(Data extracted from a collection)
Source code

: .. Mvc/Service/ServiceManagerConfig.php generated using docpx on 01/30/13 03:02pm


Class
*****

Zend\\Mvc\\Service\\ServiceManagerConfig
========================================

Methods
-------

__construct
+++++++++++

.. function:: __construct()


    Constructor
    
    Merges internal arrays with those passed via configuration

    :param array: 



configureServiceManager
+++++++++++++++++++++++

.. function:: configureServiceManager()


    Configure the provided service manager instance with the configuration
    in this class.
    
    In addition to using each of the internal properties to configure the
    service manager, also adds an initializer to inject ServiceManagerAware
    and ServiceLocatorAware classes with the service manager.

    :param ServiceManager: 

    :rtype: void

» **PROBLEM STATEMENT**
Each line from the one containing "In addition to" to the close of the records must appear in the output exactly, and no other line.

» **TASK RESPONSE**
    In addition to using each of the internal properties to configure the
    service manager, also adds an initializer to inject ServiceManagerAware
    and ServiceLocatorAware classes with the service manager.

    :param ServiceManager: 

    :rtype: void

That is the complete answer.